**Teks Bacaan**:
========================

Setelah baca alfatehah, dilanjut baca surat Al Mulk, atau tabarok, begitu sebagian menyebutnya. Suara dan penghayat ayat mengetarkan jiwa, dada terasa sesak, ketika sampai pada ayat,
Allazii kholaqol-mauta wal-hayaata liyabluwakum ayyukum ahsanu ‘amalaa, wa huwal-‘aziizul-ghofuur
“Yang menciptakan mati dan hidup, untuk menguji kamu, siapa di antara kamu yang lebih baik amalnya. Dan Dia Maha Perkasa, Maha Pengampun,” (QS. Al-Mulk 67: Ayat 2)
Langsung jantungku berdegub, air mata meleleh dipipi, teringat jemaah haji Indonesia, ketika tiba-tiba terkelulai di lantai halaman masjid Nabawi, langsung meninggal, dalam perjalananya dari pondokan menuju masjid, innalillahi wainnaillahi rojiun…
Ia sedang berjalan menuju rumahMu, tempat yang paling baik di muka bumi ini, disinilah engkau panggil saudaraku itu. Semoga husnul khotimah….saudaraku. Allahummafirlahu warhamhu wa’afihiwa’fuanhu.. semoga Allah mengampunimu dan menerima amal ibadahmu. Ia menggenapi 10 jemaah haji pertama yang meninggal dunia di tanah suci, Allahuakbar….
Sambil mendengar ayat ayat merdu itu, aku merenung seperti apa diriku Engkau panggil kelak Ya..Allah. Apakah sedang melangkah menuju rumahMu atau sebaliknya. Sedang mengingatMu atau lainya, sedang menyebut namaMu atau nama lainya, sedang bekerja untukMu atau untuk lainya, sedang taat kepadaMu atau bermaksiat dan seterusnya….
Ayat yang merdu dari seorang imam muda dan kematian saudara kita adalah pelajaran, maukah kita belajar. Ya,…belajar dari peristiwa dan Allah suguhkan berjuta peristiwa dihadapan kita, sekali lagi mampukah kita mengambil pelajaran..? Semoga…!
Menjadi pelayan jemaah haji, orang tua, pimpinan, staf dan apapun profesi kita, musti belajar, terus belajar dan belajar dari banyak peristiwa, baik peristiwa diri sendiri atau orang lain. Siapa yang mampu mengabil pelajaran, maka merekalah yang akan pandai. Ya…., Ia menjadi manusia pandai. Pandai bersyukur dan bersabar menjalani hidup. Tahu kemana akan melangkah, kapan akan berakhir, kepada siapa Ia akan mempertanggung jawabkannya.

========================

**Data**:
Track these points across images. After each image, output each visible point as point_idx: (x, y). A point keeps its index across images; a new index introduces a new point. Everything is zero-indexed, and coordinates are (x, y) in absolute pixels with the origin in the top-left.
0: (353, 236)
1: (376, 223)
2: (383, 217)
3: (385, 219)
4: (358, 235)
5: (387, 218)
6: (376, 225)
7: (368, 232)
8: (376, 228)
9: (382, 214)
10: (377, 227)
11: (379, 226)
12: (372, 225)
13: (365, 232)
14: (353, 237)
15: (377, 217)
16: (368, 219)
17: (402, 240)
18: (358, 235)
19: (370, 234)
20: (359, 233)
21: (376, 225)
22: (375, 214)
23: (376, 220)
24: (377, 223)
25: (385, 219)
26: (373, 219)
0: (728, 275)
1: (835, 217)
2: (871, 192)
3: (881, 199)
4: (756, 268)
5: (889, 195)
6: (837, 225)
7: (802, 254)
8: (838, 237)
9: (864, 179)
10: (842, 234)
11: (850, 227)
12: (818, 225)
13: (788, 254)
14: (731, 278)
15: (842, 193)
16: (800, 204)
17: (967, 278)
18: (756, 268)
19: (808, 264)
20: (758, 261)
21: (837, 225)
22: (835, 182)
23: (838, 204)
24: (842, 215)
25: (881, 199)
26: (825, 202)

========================

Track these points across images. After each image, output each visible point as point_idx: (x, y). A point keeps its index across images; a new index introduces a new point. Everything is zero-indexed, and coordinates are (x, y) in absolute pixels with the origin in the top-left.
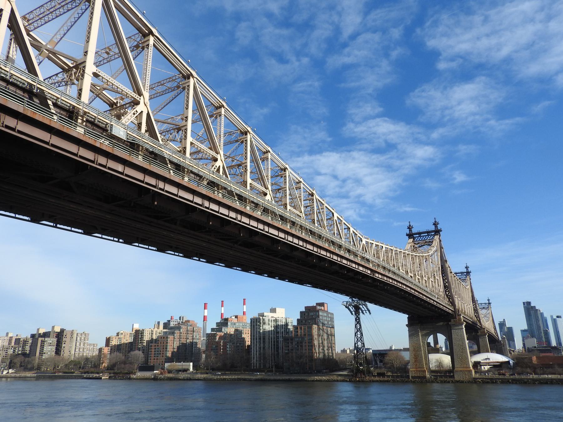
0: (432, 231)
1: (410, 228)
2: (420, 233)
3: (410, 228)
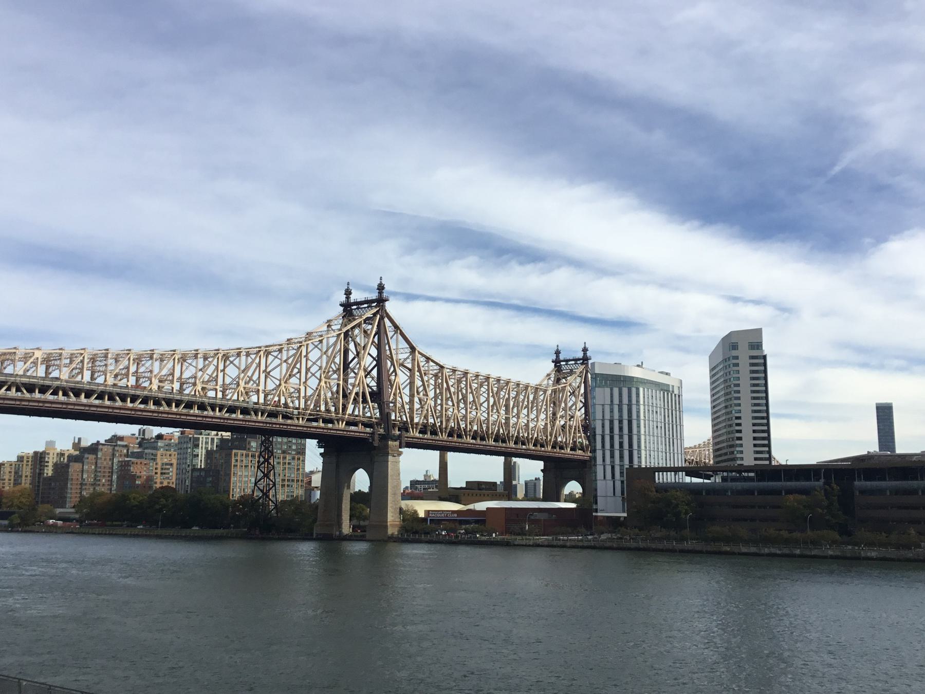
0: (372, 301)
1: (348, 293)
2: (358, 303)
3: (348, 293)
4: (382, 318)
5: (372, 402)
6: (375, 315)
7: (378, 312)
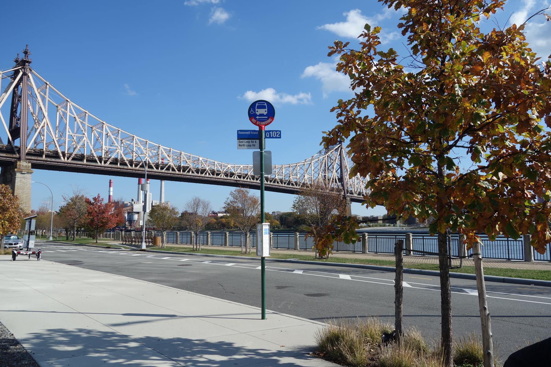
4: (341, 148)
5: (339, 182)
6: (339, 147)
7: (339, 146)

========================

**Tugas yang Diberikan 1**: Dalam bacaan tentang renungan surat Al Mulk, jemaah haji Indonesia yang meninggal di halaman masjid Nabawi itu menggenapi berapa jemaah haji pertama yang meninggal dunia di tanah suci?
**Tugas yang Diberikan 2**: Teruskan bacaan tentang renungan surat Al Mulk dengan beberapa kalimat berikutnya, dimulai sesudah kalimat terakhirnya.

**Jawaban Akhir 1**: Ia menggenapi 10 jemaah haji pertama yang meninggal dunia di tanah suci.

**Jawaban Akhir 2**:
Sudah begitu banyak peringatan yang mengampiri kita, mulai dari penglihatan, pendengaran, perasaaan, hati dan akal kita, lengkap…! Apakah kita sudah merasa ada peringatan itu ? Orang meninggal setiap saat kita lihat, suara azan berkumamdang kita dengar, demikian juga tausiyah, ceramah dan beragai ajakan kebaikan. Tak terkecuali contoh nyata dari orang durhaka, seperti Fir’aun, Namrud, Sa’labah, kaum Ad, Samud, yang telah diazab Allah SWT, mampukah kita mengambil pelajaran ?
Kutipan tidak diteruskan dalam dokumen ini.